Service of Order Dismissing Lien Claim
Addressing the procedural service obligations of Orders Dismissing Lien Claim for Failure to Pay Lien Activation Fee, a WCAB panel in Ramirez v. Kroger (2013) ADJ7446809, 2013 Cal. Wrk. Comp. P.D. LEXIS --, observed that because such Orders are “final” for purposes of WCAB Rule 10500(b), the WCAB is required to serve all parties and lien claimants of record. A WCJ may not designate a party or lien claimant, or their attorney, to serve a final order, decision or award. However, a contrary panel decision in Venegas v. American Honda (2013) ADJ3814780, 2013 Cal. Wrk. Comp. P.D. LEXIS --, upheld an Order of Dismissal served by Defendant. This panel reasoned that a conditional Order Dismissing Lien for Failure to Pay Activation Fee was not an order regarding a disputed issue because there was no dispute that the lien claimant had not paid their activation fee.
Payment of Activation Fee Required Before Commencement of Conference
Finally, in addressing the continued dispute about when payment of the activation fee is due (i.e., before the commencement of the conference or before the end of the conference), a WCAB panel in Utvitch v.

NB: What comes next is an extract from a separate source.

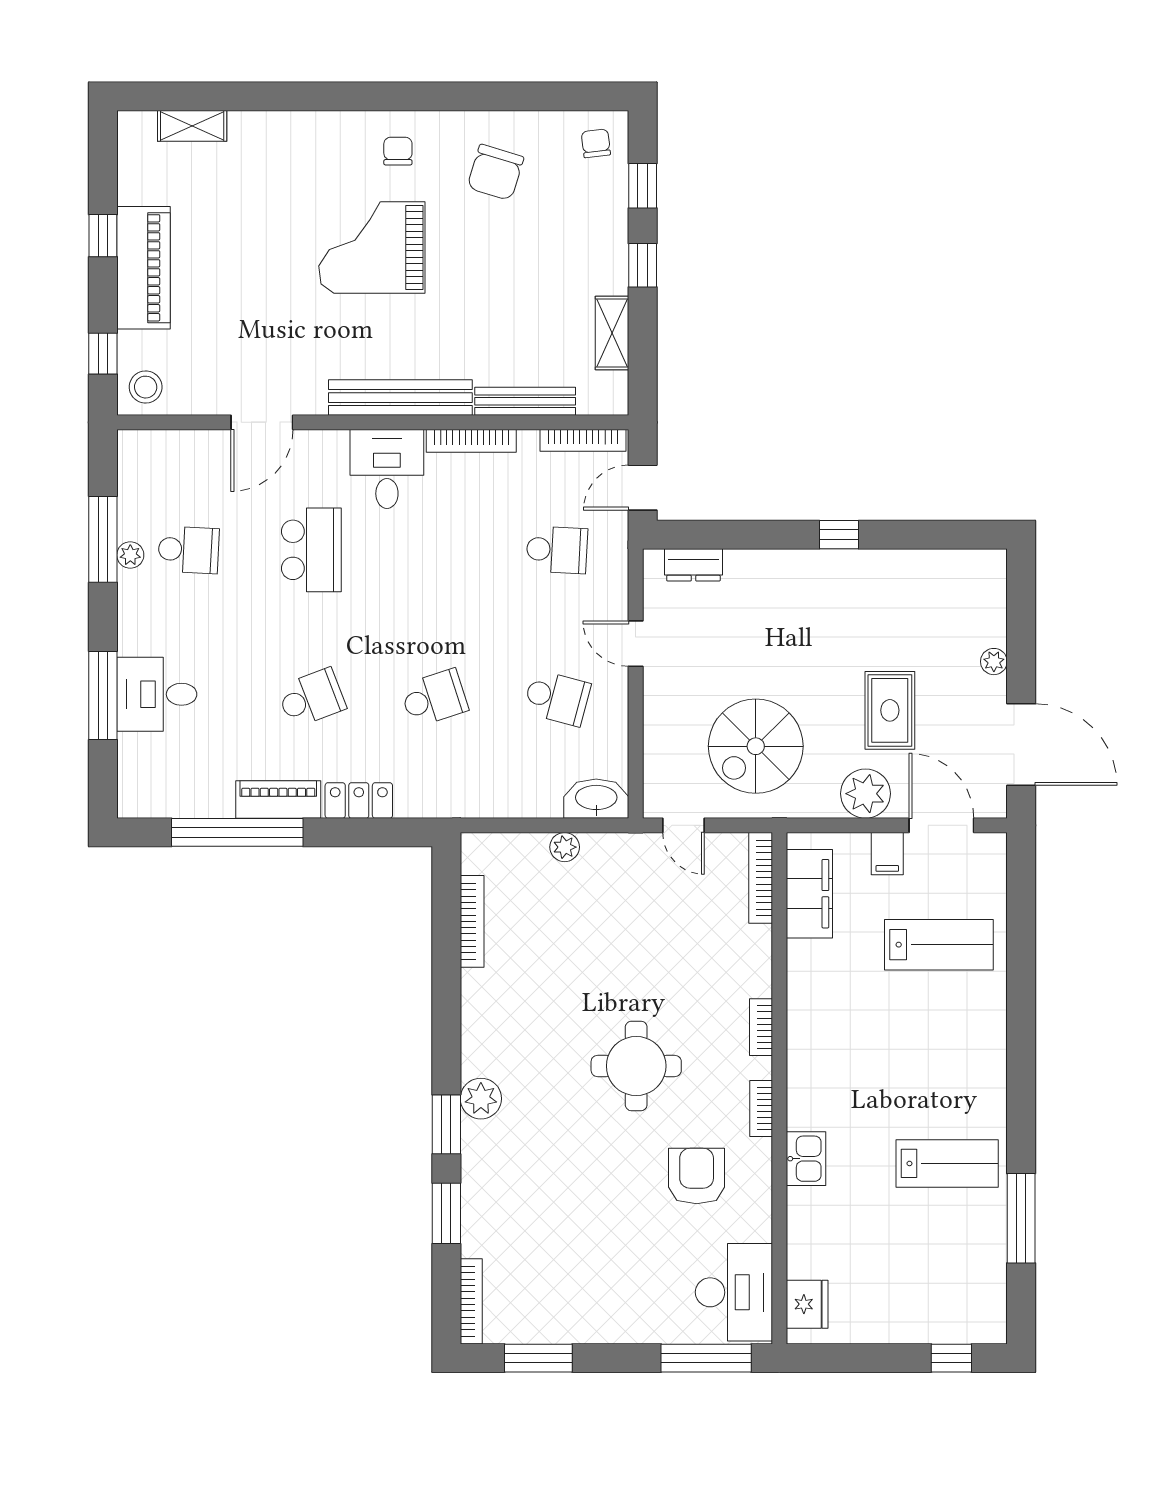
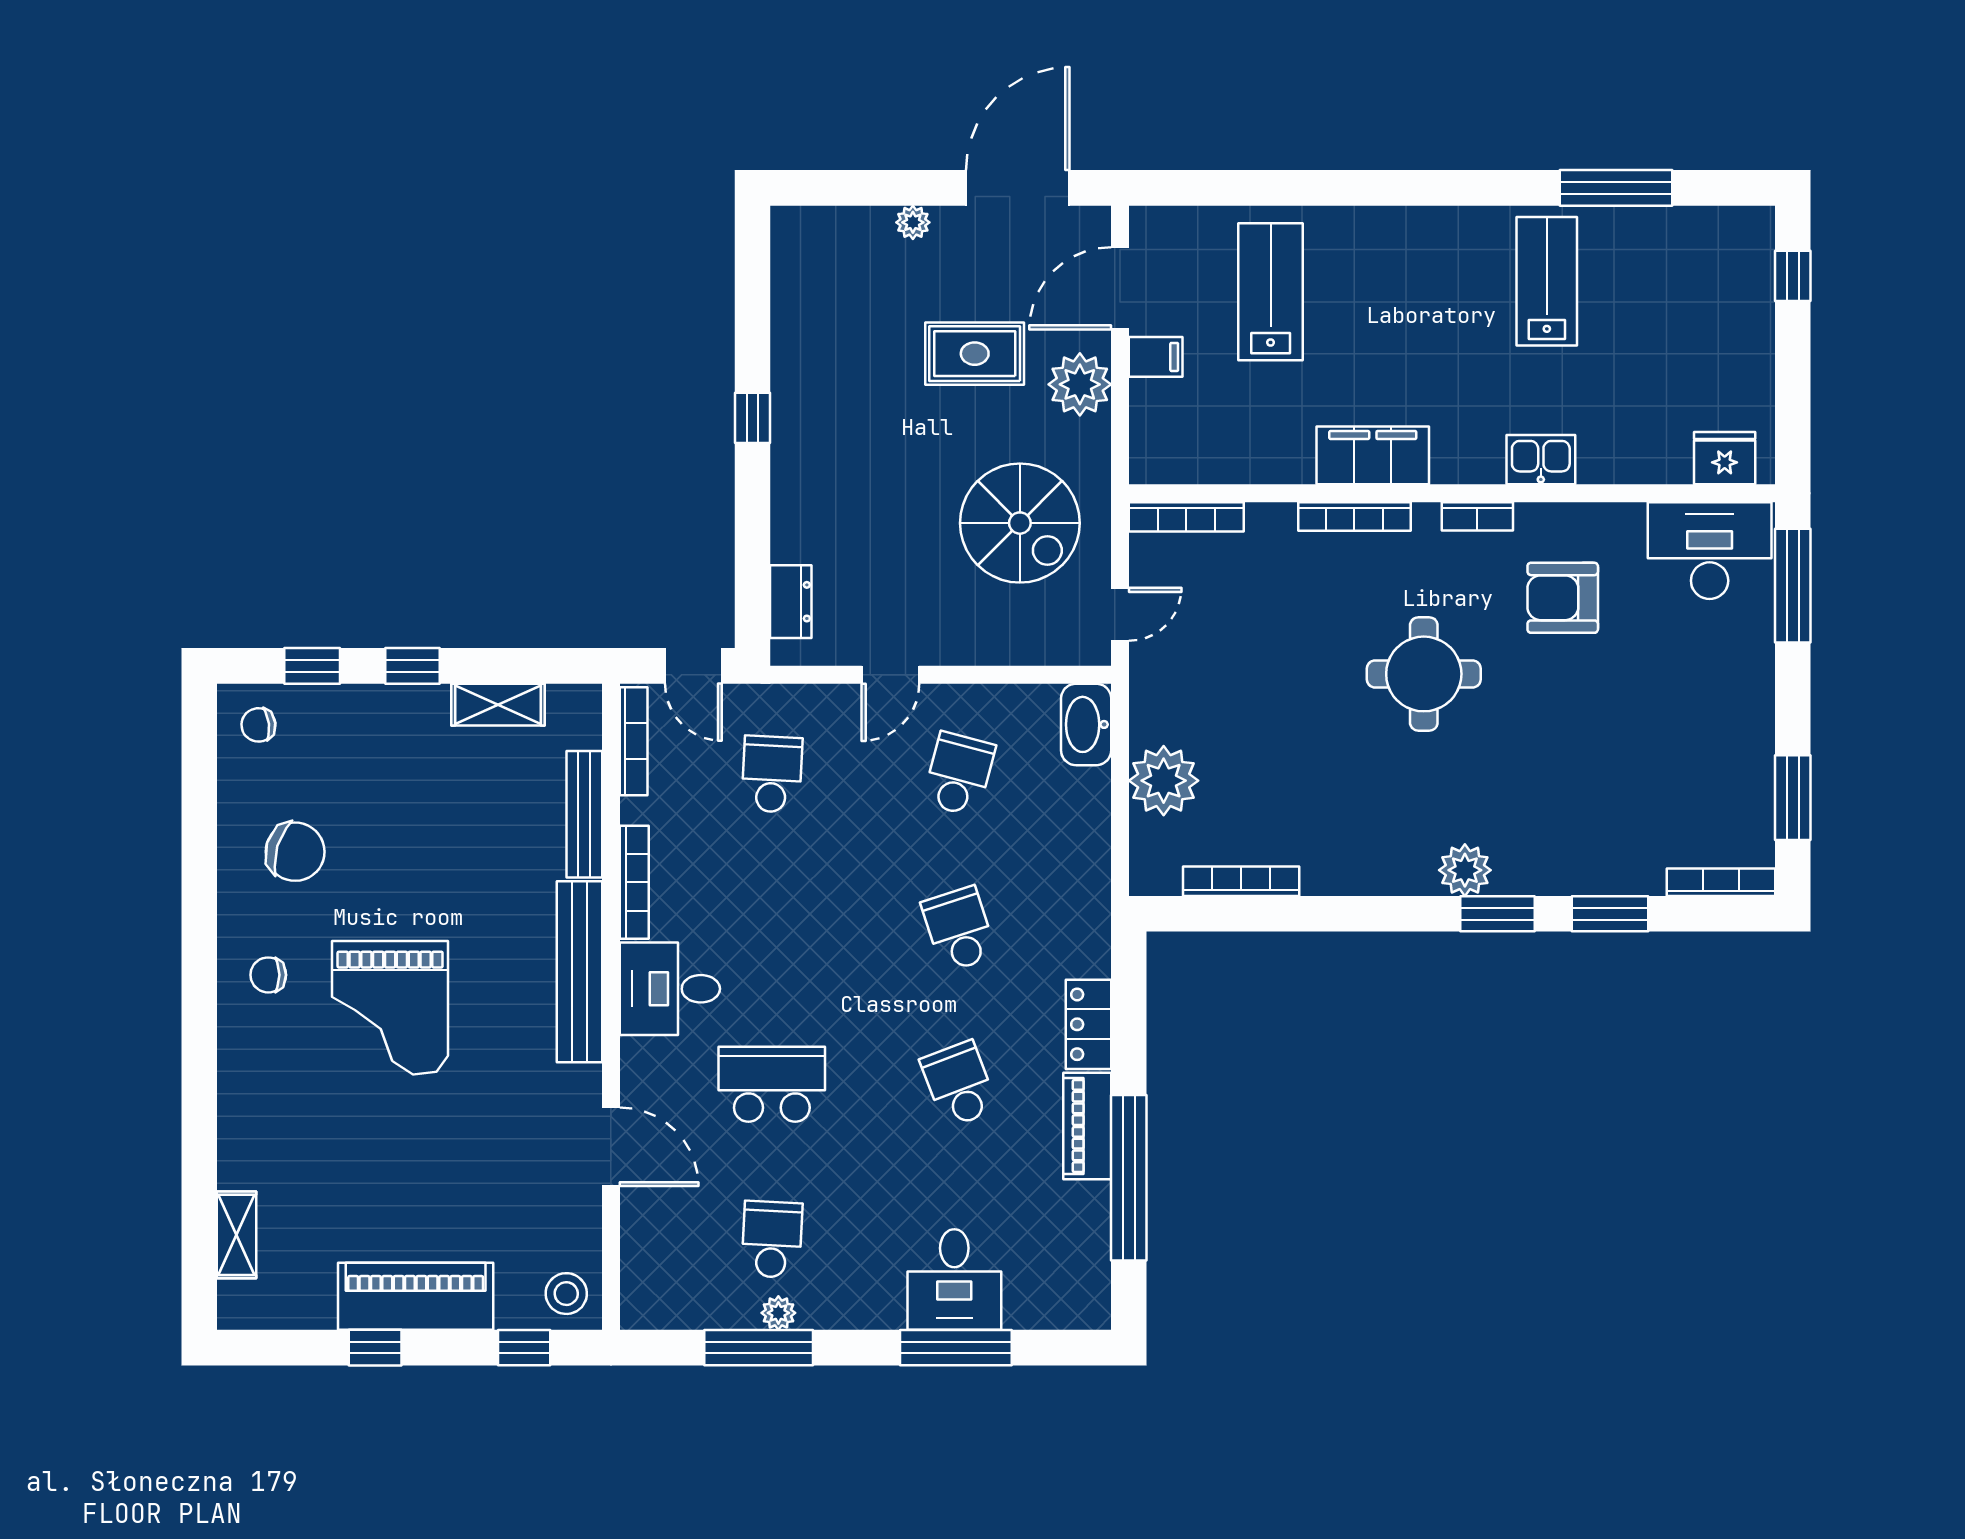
plant: (565, 847) -> (1164, 781), width x1.87, depth x1.87
filing cabinet: (809, 894) -> (1373, 455), moved
bookcase: (761, 1027) -> (1354, 516), width x1.56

Brotman (2013) ADJ2062160, 2013 Cal. Wrk. Comp. P.D. LEXIS --, concluded that an activation fee paid 1-1/2 hours after the conference commencement time of 1:30 p.m. was not timely. The panel agreed with the WCJ that 4903.06(4)’s requirement that the proof payment of activation fee be presented at the time of the lien conference requires such payment to have been made prior to the commencement of the lien conference. The Utvitch panel decision is consistent with an early panel decision on the topic. (See Soto v. Marathon Industries (2013) ADJ7407927 & ADJ7407928, 2013 Cal. Wrk. Comp. P.D. LEXIS 81 [2013 Cal. Wrk. Comp. P.D. LEXIS 81].)
Conclusion
While applicable only to the calendar year of 2013, the lien application fees prior to conference remain a contested and highly litigated issue. As the issues makes their way through administrative interpretation, the calendar year proceeds towards 2014, a time when all remaining medical treatment and costs filed as lien claims must be activated or subject to dismissal by operation of law. Ultimately, the questions of constitutionality of the elements of the statutory reform and required fees are likely to take center stage.